拠点間接続VPNのまとめ5
IPsecとNAPTの共存。
netfilterでNAPTを利用している場合、POSTROUTINGでマスカレードしているはず。
iptables -t nat -A POSTROUTING -o "WAN側ネットワーク" -s "LAN側ネットワーク" -j MASQUERADE
これはIPsecが適応されるべきパケットもマスカレードしようとしてしまう。
なので、iptablesに次の1行を書いて解決。
iptables -t nat -A POSTROUTING -s "自拠点LAN" -d "相手拠点LAN" -j ACCEPT
IPsecを適応するパケット(自拠点LAN→相手拠点LAN)は、マスカレードを適応させず通過させる。

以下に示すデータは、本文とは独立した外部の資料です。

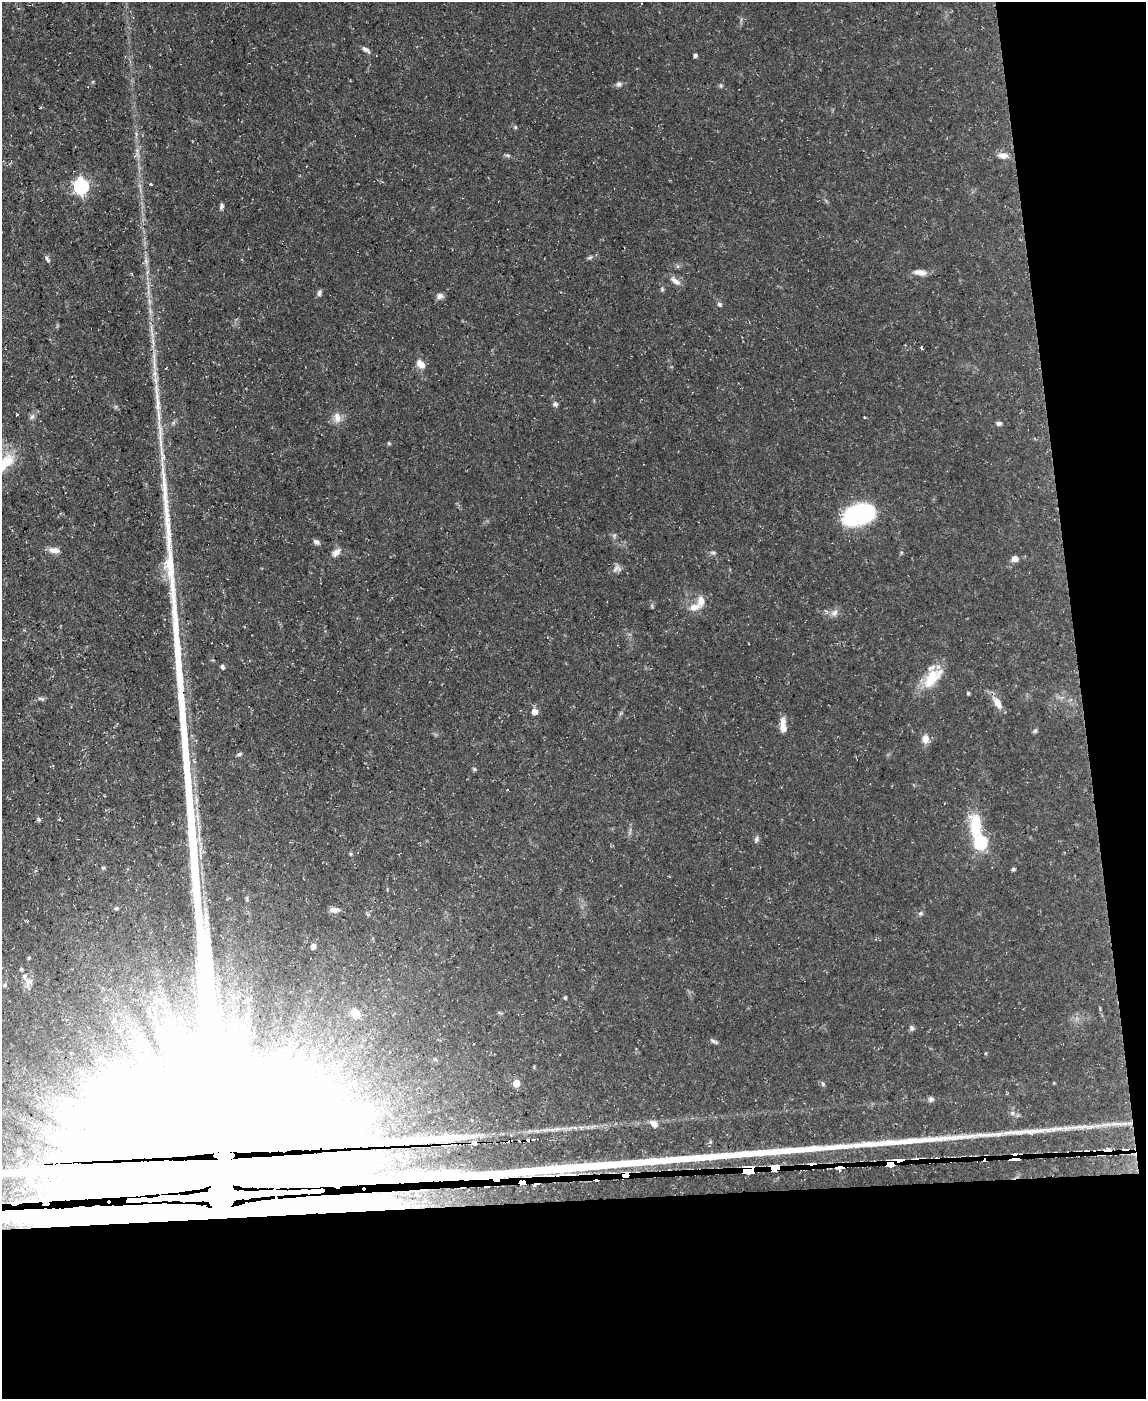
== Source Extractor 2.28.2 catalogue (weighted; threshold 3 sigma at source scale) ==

するとカーネルのIPsecスタックがパケットを横取りし、カプセル化される。
そして、カプセル化されたESPパケットは、VPNゲートウェイ自身からのパケットとしてWAN側デバイスへ出ていく。
あ、あとこれも許可しないとね。
iptables -A FORWARD -s "相手拠点LAN" -d "自拠点LAN" -j ACCEPT
相手拠点から来た、ESPパケットからアンカプセル化されたパケットをFORWARDで通過許可。